> **TASK REQUIREMENTS**
Below are several records. Retype exactly those lines running from the one with "balance | |" through the one with "338,219,105 [7032] |", end lines included, and no others.

> **DATASET**
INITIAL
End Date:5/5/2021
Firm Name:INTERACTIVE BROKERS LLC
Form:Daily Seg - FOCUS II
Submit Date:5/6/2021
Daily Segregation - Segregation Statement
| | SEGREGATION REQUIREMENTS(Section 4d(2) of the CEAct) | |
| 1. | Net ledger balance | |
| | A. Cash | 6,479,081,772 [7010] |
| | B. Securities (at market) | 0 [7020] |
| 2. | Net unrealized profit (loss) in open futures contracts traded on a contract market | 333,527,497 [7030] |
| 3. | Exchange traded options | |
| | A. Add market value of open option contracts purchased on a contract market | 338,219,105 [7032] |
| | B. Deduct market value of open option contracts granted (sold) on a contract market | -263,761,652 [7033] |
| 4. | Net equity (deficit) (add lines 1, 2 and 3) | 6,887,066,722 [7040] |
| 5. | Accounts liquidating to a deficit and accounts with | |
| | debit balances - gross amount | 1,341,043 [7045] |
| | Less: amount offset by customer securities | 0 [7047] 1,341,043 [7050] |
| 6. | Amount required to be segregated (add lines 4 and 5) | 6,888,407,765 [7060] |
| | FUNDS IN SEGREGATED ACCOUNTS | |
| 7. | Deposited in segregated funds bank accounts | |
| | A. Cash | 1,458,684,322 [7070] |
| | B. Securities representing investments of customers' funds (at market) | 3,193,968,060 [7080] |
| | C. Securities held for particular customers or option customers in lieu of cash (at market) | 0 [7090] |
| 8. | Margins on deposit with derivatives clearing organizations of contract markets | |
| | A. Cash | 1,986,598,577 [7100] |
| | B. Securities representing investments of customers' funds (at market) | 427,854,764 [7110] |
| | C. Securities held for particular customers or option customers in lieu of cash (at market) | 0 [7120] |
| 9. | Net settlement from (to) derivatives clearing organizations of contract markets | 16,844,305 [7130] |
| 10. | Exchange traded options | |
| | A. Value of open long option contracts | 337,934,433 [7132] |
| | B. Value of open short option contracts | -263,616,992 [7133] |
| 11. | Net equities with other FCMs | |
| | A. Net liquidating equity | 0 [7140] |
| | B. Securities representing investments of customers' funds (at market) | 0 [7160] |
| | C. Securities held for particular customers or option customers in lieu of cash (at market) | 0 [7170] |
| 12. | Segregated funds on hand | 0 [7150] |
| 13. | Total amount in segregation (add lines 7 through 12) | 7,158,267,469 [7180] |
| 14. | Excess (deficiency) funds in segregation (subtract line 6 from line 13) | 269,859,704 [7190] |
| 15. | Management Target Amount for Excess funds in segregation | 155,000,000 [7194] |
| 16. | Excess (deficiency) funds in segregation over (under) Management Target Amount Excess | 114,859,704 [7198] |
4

> **RESULT**
| 1. | Net ledger balance | |
| | A. Cash | 6,479,081,772 [7010] |
| | B. Securities (at market) | 0 [7020] |
| 2. | Net unrealized profit (loss) in open futures contracts traded on a contract market | 333,527,497 [7030] |
| 3. | Exchange traded options | |
| | A. Add market value of open option contracts purchased on a contract market | 338,219,105 [7032] |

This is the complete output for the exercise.